(SHORT TASK): From the text below on dating and church courtship culture, list each thing the writer claims to be willing to do while still ending up alone on a Friday.

(TEXT BLOCK):
>>>>

The dating apocalypse is upon us! At least that’s what a recent Vanity Fair article, “Tinder and the Dawn of the ‘Dating Apocalypse’,” claims. Is it true? Are we really in a “dating apocalypse”—or worse, a “marriage apocalypse”? Is that why, at 26-that-basically-rounds-up-to-30, I can be hopelessly alone on a Friday, despite being willing to split the check, carry the conversation, and even indulge an anecdote about your pet rat? Surely, there’s a better way.
As Nancy Jo Sales bleakly describes the dating scene and the effects of hookup culture, I can’t help but see a correlation with a seemingly opposite phenomenon in the church: courtship. It seems that the impetus behind hookup culture and the desires that drive courtship may not be all that different.
The Holier Version of Hooking Up
In the world that Sales details, men and women sit side by side at a bar, and instead of exchanging wry glances and shy smiles, they’re sending emojis and propositions to ten different Tinder profiles, all without having to pay for a stranger’s drink. I’ve spent more time and money ordering a pizza than some of these people have arranging their dalliances for the week.
But how does this kind of love-‘em-and-leave-‘em lifestyle compare to the church? It all comes back to a little book by Joshua Harris. At least, that’s what I like to think when I’m alone, again, on a Saturday night while some very single, wonderful, handsome men from my church are also alone on a Saturday night.
In 1997, a 21-year-old Joshua Harris kissed dating goodbye, and many in the church followed suit. Conservative Christianity raced to embrace a courtship culture, one that places pretty strict limitations on time spent alone with the opposite sex and encourages parental involvement throughout the process. While some of the more stringent observations have faded away, the essence of courtship still permeates the church: The purpose of dating is to find someone to marry, so date with resolution and intentionality.

<<<<

(INFORMATION SUPPLIED):

>>>>

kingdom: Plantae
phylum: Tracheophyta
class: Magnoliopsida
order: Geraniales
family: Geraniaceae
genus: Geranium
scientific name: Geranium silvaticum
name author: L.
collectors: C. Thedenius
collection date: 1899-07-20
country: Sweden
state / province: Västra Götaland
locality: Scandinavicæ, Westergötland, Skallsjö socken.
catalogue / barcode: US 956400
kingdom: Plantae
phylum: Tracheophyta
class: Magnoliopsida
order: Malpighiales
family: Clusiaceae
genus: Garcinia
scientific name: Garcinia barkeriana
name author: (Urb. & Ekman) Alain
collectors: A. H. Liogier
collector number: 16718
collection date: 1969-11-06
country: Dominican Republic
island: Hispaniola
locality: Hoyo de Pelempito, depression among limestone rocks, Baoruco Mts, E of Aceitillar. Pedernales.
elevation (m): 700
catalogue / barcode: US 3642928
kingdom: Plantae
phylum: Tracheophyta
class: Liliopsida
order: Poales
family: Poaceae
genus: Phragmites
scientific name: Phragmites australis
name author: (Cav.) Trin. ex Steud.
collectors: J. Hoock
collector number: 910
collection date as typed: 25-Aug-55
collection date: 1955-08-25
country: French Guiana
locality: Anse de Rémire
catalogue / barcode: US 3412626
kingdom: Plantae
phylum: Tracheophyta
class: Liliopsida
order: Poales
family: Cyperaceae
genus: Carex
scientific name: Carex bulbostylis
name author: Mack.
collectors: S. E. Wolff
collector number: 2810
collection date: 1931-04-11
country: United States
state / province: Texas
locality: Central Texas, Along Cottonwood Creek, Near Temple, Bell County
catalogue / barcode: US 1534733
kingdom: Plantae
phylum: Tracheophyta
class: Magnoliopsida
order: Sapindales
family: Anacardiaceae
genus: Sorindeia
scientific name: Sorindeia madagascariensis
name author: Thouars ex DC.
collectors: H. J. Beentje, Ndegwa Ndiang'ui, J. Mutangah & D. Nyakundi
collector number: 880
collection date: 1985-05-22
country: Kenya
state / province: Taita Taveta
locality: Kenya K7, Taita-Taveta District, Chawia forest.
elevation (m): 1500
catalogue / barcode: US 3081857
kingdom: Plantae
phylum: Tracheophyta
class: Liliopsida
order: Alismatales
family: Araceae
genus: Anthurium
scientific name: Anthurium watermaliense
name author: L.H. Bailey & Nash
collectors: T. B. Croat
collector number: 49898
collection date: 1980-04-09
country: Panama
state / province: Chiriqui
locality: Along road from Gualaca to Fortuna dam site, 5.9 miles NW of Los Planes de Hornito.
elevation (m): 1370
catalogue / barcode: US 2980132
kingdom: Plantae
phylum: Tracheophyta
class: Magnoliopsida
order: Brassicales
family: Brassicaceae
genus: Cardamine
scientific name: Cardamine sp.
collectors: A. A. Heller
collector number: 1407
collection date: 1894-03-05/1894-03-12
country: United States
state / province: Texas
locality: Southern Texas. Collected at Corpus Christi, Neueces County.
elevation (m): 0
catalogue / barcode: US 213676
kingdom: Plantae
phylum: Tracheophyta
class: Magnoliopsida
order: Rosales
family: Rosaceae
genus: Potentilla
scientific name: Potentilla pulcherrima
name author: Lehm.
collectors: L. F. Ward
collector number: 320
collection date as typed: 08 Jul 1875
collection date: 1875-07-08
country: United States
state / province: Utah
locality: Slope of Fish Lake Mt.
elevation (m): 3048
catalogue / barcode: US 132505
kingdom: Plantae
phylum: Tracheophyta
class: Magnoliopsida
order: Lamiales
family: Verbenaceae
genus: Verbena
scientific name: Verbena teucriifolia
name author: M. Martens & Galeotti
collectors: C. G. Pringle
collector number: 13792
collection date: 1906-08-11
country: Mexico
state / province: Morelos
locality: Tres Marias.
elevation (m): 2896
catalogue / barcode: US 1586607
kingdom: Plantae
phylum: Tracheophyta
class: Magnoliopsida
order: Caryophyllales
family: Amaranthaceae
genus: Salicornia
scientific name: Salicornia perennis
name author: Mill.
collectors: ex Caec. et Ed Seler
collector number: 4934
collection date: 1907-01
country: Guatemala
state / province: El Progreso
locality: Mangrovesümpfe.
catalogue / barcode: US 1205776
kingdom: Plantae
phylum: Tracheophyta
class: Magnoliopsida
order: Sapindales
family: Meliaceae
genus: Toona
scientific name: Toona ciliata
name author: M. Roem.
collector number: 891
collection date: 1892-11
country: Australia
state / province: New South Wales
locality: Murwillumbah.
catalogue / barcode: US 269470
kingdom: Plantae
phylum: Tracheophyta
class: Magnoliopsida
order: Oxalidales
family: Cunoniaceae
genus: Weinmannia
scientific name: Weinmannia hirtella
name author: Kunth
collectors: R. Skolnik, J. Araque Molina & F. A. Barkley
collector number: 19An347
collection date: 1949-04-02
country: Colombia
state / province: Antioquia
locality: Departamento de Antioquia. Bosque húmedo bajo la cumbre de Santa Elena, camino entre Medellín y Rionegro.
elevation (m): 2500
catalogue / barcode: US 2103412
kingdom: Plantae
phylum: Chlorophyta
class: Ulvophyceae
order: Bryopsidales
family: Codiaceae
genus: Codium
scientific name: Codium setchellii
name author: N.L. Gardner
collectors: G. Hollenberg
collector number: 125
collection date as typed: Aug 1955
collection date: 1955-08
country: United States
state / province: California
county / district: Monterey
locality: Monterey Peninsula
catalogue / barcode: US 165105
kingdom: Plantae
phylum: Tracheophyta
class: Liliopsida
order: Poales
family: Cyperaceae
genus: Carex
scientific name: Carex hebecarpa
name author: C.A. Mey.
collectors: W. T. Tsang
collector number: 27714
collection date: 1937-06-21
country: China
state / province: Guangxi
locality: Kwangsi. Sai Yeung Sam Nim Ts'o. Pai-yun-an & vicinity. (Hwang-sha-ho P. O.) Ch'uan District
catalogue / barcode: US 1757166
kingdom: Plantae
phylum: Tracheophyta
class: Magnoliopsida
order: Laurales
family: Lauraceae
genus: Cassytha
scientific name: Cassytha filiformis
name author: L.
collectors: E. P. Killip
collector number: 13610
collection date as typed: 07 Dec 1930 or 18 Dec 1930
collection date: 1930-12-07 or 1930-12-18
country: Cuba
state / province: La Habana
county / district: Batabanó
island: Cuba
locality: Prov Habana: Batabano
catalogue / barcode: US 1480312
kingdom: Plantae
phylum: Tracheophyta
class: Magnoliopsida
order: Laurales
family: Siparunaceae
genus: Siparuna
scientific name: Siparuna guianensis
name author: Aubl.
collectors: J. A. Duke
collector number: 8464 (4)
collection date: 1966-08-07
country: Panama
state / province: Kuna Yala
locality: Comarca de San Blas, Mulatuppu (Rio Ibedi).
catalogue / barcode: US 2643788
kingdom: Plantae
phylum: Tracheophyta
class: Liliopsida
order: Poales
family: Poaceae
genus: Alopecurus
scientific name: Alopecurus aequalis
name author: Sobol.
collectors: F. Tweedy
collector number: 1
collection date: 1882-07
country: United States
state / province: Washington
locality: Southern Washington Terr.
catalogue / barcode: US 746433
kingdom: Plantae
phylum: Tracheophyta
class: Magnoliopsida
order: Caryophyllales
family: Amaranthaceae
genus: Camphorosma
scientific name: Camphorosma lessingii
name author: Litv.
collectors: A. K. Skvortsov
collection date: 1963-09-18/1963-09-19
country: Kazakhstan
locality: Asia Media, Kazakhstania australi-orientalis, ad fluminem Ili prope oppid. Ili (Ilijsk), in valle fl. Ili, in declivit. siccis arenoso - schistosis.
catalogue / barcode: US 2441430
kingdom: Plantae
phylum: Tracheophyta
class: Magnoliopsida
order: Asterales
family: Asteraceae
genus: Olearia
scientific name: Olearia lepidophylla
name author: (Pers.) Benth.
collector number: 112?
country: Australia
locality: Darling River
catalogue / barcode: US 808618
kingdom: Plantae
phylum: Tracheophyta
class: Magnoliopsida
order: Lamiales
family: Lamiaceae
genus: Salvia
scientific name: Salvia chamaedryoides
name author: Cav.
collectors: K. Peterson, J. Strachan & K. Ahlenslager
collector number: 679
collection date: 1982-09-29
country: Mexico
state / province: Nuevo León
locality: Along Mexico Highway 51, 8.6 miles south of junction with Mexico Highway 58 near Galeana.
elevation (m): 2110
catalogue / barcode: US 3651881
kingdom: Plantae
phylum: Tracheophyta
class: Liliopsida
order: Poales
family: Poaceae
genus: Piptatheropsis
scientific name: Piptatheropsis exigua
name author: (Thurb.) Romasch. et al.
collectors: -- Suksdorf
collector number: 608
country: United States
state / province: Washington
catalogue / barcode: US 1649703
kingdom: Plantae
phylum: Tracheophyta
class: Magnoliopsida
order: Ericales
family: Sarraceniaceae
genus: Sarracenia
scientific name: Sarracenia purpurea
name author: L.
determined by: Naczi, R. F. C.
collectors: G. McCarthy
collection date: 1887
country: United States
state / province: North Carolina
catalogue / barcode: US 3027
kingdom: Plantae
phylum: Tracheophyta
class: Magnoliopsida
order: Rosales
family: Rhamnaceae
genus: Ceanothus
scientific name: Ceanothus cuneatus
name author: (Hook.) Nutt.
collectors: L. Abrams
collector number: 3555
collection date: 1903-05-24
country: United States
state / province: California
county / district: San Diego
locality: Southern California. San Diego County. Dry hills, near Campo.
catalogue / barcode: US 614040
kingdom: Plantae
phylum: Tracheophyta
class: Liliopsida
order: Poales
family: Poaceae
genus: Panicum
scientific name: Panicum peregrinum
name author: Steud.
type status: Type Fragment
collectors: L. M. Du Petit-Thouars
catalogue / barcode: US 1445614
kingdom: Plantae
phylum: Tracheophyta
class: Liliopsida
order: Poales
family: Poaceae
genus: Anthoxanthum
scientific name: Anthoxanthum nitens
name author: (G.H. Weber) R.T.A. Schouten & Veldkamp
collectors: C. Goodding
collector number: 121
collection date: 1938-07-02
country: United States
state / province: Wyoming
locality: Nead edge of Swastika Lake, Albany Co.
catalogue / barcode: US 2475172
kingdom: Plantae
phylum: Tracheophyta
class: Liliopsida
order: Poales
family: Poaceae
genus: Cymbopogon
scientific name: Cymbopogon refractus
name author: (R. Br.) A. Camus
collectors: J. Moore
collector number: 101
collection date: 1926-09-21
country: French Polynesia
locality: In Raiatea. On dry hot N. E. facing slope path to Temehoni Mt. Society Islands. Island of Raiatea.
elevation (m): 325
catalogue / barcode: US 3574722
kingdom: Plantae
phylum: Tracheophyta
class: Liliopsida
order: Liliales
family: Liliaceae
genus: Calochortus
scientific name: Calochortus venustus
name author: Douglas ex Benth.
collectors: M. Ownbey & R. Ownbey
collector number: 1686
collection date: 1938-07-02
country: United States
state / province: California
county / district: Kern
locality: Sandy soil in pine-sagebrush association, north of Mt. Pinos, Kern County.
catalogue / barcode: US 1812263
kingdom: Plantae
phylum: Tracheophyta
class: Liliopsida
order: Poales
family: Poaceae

<<<<

(TASK SOLUTION):
- Split the check
- Carry the conversation
- Indulge an anecdote about your pet rat